Playing the Indian Card

Sunday, January 18, 2026

The Art of the Deal


 “Being good in business is the most fascinating kind of art. Making money is art and working is art and good business is the best art.” – Andy Warhol

Everybody except Andy Warhol seems to have missed this obvious fact: entrepreneurship is a form of art. An entrepreneur is a creator; perhaps the most creative of all artists. He works on the biggest canvas: the world. 

I see it every day. Many small local businesses are expressions of an artistic soul.

No, they are not designed to maximize profits. They are designed to make enough money to permit them to exist, in all their beautiful eccentricity. To express their owner’s vision: of what a cocktail should be, of the timeless traditions of the barber shop, of the beauty of old books and magazines.

It is ignorant to suppose that business is about greed. It is about “busy-ness,” that is, making things, getting things done. It is about the work, the craft, the opus, the essay.

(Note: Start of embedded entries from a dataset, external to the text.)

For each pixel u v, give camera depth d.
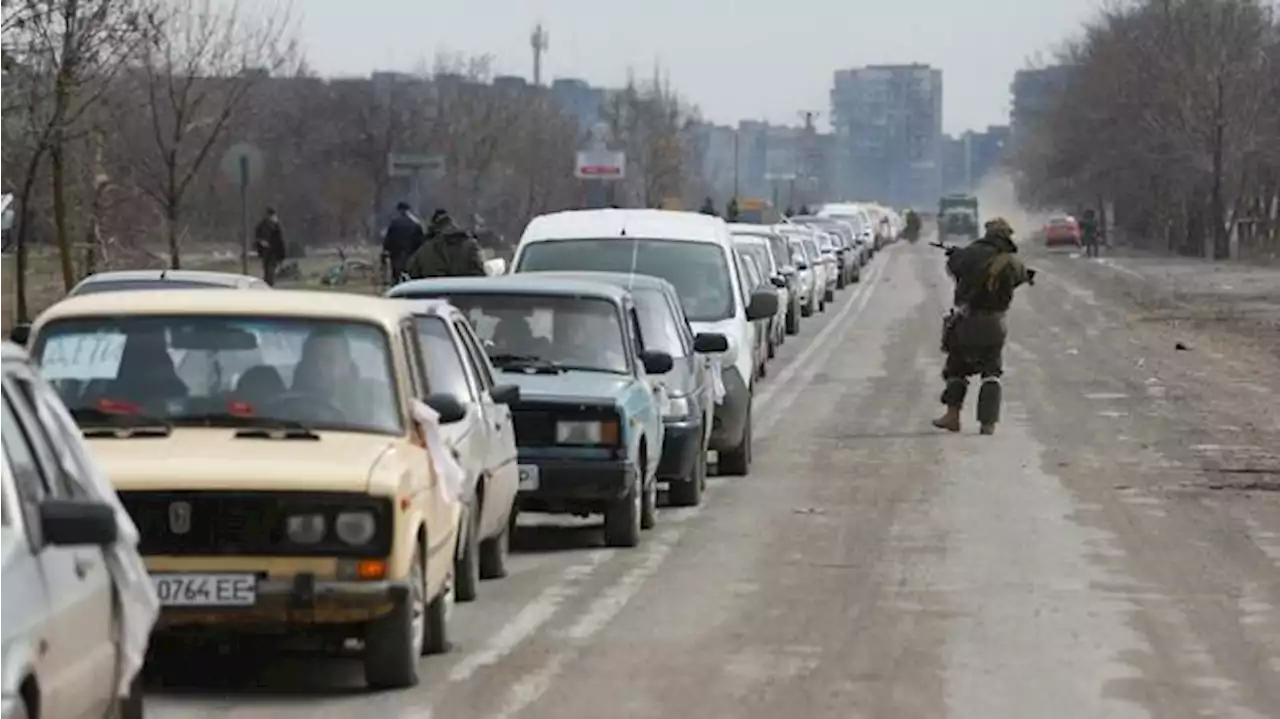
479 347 38.72
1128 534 46.09
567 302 45.75
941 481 55.81
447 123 189.12
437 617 31.77
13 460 20.75
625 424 42.50
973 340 67.75
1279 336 116.12
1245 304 148.00
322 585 27.70
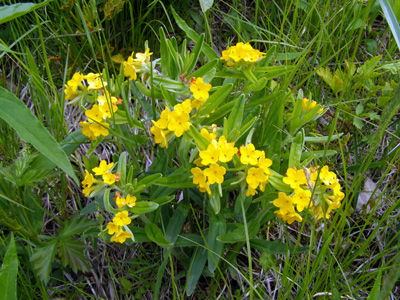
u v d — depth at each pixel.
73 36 0.49
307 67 0.51
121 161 0.31
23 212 0.34
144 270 0.38
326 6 0.47
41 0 0.47
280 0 0.55
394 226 0.42
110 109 0.31
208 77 0.35
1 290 0.25
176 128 0.29
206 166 0.32
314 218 0.29
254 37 0.55
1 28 0.50
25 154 0.32
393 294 0.38
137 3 0.49
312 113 0.35
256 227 0.32
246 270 0.39
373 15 0.52
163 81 0.33
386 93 0.46
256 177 0.28
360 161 0.45
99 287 0.38
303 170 0.28
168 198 0.32
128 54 0.51
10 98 0.23
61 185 0.40
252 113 0.35
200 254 0.34
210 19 0.55
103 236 0.31
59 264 0.38
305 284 0.30
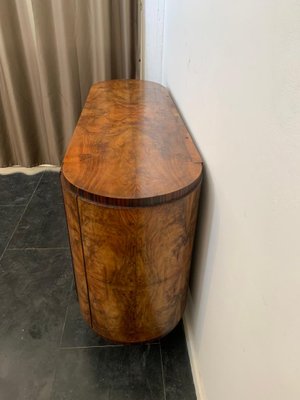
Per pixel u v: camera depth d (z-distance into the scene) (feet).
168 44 5.21
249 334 2.05
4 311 4.46
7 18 6.14
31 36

It is the joy of inventing a work of art that is self-perpetuating, that can live and run.

When asked why he kept creating new businesses, local magnate K.C. Irving responded plainly: “I like to see gears turning.” 

Money is just what makes the next thing possible, the artist’s brush, the writer’s pen

And it is grossly ungrateful not to see how much great entrepreneurs have contributed to American culture. What would America be today without P.T. Barnum? Without Henry Ford? Without Steve Jobs? Without Walt Disney? Without Elon Musk?

The great accomplishment of American culture is the entrepreneur and his art. 

We are now seeing, I believe for the first time since Washington and Jefferson, an entrepreneur in the Oval Office. And it feels as though America is coming into its own.